Records for this exercise
- - - -

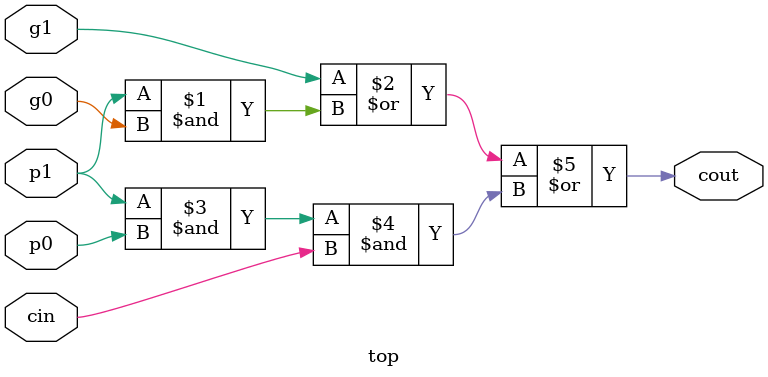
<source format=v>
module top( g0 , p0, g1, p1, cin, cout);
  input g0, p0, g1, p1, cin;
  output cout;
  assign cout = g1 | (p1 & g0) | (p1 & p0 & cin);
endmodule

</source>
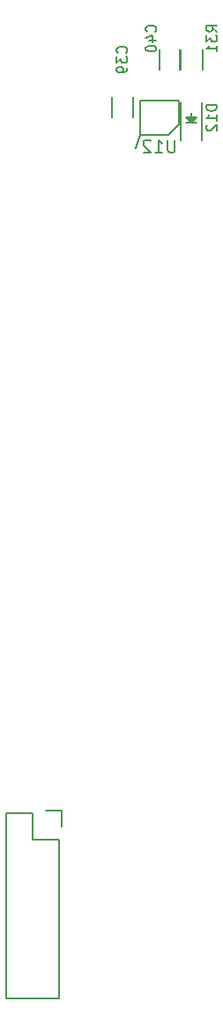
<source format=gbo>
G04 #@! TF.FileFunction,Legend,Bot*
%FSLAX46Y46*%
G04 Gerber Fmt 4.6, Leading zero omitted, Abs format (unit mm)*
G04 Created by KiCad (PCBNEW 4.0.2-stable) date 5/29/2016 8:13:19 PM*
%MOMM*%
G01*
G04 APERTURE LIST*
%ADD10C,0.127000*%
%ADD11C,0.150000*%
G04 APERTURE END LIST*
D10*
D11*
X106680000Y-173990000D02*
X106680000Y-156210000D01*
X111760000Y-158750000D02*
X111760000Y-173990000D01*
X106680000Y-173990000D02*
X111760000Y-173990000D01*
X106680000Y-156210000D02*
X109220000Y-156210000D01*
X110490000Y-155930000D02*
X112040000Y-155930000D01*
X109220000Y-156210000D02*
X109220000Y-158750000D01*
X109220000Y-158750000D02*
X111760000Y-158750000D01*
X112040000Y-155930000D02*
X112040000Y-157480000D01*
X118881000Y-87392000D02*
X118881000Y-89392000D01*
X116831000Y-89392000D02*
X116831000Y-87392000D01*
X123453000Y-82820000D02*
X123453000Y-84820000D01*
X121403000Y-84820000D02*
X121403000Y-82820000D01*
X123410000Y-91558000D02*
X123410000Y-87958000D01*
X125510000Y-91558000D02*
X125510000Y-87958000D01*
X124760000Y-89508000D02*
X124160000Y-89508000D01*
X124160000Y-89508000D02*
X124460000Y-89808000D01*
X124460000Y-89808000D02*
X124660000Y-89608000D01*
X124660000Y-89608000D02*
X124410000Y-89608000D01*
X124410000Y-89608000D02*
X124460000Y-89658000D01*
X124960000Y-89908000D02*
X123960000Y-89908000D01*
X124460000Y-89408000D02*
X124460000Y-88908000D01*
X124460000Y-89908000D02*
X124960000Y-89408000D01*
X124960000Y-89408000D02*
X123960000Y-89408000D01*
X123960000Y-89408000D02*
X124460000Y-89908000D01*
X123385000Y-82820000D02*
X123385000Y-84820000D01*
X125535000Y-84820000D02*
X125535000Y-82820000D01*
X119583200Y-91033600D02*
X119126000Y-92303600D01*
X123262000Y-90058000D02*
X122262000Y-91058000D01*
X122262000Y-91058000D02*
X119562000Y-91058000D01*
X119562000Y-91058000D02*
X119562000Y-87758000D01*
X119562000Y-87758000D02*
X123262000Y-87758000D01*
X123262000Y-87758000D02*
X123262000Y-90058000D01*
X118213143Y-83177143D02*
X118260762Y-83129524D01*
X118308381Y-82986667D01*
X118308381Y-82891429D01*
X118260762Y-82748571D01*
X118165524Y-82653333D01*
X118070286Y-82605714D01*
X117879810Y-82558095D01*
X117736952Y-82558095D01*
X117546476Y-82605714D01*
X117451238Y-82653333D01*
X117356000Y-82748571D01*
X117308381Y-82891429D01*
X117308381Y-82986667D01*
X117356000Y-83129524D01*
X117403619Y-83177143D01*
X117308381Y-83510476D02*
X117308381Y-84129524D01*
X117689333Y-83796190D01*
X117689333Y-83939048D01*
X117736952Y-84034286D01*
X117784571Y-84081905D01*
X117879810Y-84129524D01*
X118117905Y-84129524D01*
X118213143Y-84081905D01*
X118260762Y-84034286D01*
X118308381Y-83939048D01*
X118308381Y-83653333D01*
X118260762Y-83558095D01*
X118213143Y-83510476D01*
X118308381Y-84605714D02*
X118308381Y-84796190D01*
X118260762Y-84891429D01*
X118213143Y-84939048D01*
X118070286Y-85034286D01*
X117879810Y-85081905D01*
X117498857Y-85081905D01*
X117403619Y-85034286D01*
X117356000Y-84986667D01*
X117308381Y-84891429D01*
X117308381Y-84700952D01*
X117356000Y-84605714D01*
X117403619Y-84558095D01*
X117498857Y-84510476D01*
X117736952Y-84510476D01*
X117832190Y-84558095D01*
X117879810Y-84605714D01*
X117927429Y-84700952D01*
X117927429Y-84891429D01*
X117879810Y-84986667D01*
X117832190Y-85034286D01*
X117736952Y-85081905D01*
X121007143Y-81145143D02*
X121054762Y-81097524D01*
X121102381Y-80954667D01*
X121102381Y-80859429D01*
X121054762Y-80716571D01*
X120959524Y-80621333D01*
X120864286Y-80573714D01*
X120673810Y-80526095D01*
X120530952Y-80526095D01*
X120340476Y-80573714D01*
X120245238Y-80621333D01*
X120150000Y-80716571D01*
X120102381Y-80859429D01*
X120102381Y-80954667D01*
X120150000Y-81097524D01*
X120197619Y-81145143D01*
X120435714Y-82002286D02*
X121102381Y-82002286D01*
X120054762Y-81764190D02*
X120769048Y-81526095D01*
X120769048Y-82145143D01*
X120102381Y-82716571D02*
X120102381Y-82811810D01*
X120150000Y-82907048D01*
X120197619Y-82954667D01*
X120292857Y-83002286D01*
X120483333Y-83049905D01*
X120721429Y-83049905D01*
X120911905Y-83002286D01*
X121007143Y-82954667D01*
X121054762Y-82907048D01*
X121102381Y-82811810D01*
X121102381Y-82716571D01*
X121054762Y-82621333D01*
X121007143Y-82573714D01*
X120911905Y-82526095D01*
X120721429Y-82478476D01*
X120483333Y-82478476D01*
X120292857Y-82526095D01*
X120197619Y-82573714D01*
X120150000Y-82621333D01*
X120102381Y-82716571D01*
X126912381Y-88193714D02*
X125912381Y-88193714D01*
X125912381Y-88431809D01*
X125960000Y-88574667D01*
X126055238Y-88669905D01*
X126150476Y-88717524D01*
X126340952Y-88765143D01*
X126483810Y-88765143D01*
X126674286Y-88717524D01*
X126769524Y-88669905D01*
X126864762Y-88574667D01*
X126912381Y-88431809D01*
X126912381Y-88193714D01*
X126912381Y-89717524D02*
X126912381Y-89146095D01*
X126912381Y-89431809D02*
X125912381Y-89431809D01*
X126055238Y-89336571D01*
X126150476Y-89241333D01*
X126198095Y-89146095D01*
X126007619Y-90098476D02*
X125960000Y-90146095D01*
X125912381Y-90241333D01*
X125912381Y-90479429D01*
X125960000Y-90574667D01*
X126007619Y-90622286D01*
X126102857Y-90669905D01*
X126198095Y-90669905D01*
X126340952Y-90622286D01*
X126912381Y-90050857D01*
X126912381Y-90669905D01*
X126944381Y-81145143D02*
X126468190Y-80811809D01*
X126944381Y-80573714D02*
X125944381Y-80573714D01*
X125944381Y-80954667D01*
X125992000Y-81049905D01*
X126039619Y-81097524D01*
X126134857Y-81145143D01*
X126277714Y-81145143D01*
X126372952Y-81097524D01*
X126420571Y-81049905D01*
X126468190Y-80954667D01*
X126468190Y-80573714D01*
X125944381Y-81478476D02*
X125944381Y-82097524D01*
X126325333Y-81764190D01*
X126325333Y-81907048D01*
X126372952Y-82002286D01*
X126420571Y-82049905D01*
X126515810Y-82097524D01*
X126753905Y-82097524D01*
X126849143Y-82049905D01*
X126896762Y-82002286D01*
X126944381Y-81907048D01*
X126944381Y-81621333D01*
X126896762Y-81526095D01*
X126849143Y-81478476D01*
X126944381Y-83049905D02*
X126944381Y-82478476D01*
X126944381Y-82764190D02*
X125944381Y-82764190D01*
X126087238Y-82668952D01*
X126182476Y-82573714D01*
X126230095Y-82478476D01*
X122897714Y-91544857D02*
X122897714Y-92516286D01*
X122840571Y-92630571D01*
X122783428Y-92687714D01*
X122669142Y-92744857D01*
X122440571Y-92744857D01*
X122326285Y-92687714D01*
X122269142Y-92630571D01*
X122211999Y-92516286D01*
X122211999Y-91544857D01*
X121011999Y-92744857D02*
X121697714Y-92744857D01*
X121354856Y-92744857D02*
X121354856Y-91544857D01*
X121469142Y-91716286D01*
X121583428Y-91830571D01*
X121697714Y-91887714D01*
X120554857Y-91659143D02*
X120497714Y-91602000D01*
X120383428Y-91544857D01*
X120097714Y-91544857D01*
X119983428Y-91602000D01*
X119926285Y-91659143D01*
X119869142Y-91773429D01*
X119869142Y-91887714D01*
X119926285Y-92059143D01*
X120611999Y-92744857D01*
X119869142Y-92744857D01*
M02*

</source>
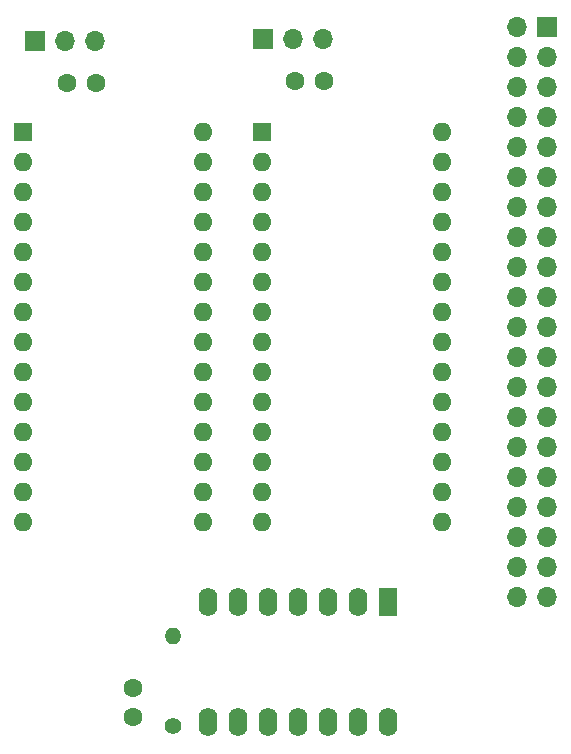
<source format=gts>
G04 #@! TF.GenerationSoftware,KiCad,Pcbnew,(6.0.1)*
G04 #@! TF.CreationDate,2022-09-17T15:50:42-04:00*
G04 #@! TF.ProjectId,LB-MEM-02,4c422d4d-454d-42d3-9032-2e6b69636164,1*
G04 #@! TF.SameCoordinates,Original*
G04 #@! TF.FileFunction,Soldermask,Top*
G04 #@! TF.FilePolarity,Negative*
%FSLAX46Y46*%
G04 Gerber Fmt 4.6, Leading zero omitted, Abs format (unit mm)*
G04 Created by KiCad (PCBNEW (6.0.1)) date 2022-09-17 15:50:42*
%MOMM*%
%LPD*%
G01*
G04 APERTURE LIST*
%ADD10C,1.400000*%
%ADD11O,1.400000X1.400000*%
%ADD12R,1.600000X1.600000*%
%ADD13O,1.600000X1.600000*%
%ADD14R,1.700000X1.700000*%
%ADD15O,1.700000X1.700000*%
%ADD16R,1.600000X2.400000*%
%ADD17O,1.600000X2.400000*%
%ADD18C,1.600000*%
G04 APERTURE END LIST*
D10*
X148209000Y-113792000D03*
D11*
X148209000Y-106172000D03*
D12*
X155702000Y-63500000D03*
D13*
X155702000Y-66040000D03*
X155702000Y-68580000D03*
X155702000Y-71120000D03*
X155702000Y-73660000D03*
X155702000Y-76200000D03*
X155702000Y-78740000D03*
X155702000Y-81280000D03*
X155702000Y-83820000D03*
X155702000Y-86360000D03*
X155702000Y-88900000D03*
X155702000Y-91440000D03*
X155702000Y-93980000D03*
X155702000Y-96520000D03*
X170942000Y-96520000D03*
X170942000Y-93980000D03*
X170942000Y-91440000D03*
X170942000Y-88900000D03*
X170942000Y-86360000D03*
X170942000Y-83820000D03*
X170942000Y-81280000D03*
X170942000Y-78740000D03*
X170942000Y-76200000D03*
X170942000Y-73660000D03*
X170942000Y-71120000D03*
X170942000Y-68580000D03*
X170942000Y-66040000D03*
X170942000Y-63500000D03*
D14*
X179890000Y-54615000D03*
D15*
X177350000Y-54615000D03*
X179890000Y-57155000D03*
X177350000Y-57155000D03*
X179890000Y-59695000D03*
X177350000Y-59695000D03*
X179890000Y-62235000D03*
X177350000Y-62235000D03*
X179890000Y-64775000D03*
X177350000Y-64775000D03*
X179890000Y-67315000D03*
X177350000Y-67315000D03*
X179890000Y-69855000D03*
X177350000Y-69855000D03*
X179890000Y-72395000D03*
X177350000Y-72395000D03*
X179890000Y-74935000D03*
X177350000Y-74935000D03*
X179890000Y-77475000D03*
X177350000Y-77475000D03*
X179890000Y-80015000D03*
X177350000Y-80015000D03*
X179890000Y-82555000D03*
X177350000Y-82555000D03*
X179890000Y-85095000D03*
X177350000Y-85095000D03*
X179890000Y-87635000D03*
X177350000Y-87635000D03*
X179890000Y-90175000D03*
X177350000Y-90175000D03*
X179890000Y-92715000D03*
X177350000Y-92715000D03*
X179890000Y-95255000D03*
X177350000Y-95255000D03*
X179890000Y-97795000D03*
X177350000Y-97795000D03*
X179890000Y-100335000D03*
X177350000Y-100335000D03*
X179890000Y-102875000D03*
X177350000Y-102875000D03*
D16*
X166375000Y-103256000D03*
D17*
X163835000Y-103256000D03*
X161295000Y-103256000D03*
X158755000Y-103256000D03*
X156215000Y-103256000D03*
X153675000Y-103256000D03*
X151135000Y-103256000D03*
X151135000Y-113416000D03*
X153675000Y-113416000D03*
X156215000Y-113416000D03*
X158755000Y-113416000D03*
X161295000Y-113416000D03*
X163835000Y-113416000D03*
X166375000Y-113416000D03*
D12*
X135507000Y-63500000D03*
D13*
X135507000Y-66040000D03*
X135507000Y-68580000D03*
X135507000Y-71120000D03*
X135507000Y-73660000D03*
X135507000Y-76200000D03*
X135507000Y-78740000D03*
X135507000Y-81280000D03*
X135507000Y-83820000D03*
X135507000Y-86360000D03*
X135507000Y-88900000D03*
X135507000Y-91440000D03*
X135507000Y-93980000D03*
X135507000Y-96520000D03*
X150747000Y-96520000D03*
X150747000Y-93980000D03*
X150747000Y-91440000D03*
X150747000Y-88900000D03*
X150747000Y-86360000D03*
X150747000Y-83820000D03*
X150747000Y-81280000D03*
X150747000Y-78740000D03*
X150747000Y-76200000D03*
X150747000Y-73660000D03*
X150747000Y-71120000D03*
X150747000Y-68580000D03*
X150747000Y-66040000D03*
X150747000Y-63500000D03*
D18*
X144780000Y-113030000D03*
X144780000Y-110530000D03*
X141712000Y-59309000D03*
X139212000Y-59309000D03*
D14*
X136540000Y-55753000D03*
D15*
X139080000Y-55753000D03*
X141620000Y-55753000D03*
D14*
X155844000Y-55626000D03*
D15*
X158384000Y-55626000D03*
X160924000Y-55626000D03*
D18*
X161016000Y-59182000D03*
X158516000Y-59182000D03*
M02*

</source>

- - - -

What is needed
Select every line of the material above holding the word "Created" and copy it.

The completed task
G04 Created by KiCad (PCBNEW 4.0.2-stable) date 5/29/2016 8:13:19 PM*
G04 Created by KiCad (PCBNEW (6.0.1)) date 2022-09-17 15:50:42*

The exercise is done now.